(Extracted page text data)
■ ■ ■

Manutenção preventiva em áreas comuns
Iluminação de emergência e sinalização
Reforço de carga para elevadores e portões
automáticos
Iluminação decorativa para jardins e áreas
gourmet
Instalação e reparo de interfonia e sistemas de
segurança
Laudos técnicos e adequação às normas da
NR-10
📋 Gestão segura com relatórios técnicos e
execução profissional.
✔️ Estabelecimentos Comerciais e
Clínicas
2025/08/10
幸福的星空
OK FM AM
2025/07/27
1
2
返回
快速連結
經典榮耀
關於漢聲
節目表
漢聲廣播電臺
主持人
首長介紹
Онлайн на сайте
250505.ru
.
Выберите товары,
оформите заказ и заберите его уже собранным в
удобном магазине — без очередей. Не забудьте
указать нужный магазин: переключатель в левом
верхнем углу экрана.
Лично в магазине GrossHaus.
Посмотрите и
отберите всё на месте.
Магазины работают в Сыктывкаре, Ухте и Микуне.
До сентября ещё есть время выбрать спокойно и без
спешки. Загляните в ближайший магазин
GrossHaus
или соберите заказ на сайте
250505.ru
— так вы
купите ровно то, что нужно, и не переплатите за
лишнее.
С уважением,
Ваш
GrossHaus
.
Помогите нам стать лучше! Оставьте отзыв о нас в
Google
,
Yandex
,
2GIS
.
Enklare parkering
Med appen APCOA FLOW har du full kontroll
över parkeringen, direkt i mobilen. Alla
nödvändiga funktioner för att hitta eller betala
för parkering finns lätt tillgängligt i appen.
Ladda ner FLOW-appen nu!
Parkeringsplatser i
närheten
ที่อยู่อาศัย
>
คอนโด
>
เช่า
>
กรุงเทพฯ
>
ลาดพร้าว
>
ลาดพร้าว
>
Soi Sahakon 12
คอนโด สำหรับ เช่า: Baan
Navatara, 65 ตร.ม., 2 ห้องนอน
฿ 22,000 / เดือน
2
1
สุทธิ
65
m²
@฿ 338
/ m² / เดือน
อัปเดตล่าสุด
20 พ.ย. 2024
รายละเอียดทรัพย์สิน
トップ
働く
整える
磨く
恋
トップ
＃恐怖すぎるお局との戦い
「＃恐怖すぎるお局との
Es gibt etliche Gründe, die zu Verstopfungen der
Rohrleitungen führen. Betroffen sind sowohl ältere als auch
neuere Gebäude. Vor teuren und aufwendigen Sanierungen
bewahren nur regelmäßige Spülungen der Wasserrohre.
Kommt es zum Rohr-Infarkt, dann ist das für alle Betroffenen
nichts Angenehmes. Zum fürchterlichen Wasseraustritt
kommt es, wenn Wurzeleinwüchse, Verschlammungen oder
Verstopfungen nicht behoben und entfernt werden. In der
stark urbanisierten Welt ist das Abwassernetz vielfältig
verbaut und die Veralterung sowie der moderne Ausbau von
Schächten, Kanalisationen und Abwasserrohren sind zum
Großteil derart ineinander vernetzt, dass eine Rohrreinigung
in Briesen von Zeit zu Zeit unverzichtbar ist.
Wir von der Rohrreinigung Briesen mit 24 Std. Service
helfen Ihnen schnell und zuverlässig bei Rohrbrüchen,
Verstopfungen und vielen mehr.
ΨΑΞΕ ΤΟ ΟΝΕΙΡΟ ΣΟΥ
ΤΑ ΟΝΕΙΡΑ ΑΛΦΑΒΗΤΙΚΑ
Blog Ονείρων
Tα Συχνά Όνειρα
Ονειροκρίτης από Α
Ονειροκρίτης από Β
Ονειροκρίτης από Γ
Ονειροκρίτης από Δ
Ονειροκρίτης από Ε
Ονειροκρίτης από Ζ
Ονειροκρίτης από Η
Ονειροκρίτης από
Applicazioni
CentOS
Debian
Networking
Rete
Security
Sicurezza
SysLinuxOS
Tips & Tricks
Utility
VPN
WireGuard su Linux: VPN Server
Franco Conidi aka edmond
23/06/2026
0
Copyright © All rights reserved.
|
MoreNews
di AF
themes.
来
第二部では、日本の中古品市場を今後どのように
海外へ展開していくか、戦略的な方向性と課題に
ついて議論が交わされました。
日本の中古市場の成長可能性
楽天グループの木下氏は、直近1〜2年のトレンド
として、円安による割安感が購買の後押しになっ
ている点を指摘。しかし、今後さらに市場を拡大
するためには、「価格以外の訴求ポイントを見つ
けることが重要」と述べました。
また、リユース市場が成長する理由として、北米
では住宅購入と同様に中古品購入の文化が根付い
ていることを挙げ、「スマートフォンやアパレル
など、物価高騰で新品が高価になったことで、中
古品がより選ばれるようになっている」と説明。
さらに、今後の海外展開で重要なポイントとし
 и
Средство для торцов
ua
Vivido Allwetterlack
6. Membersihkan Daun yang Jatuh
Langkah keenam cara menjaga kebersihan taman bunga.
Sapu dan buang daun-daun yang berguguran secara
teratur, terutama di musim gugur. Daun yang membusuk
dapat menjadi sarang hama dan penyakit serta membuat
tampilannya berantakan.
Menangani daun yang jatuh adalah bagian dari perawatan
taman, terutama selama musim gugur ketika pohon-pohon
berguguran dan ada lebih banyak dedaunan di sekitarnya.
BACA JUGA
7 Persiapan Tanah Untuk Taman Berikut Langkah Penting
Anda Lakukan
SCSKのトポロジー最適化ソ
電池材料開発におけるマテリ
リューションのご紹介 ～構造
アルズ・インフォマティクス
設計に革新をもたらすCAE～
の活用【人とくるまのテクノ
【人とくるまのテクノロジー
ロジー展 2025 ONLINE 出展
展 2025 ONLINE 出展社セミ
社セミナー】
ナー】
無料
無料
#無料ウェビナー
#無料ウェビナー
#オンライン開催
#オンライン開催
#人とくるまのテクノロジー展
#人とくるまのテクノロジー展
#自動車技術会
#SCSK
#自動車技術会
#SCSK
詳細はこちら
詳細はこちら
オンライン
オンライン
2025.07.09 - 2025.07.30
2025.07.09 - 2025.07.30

■ ■ ■

## YOUR TASK
Reproduce every line above containing "ONLINE".

## ANSWER FOR THE TASK
ロジー展 2025 ONLINE 出展
展 2025 ONLINE 出展社セミ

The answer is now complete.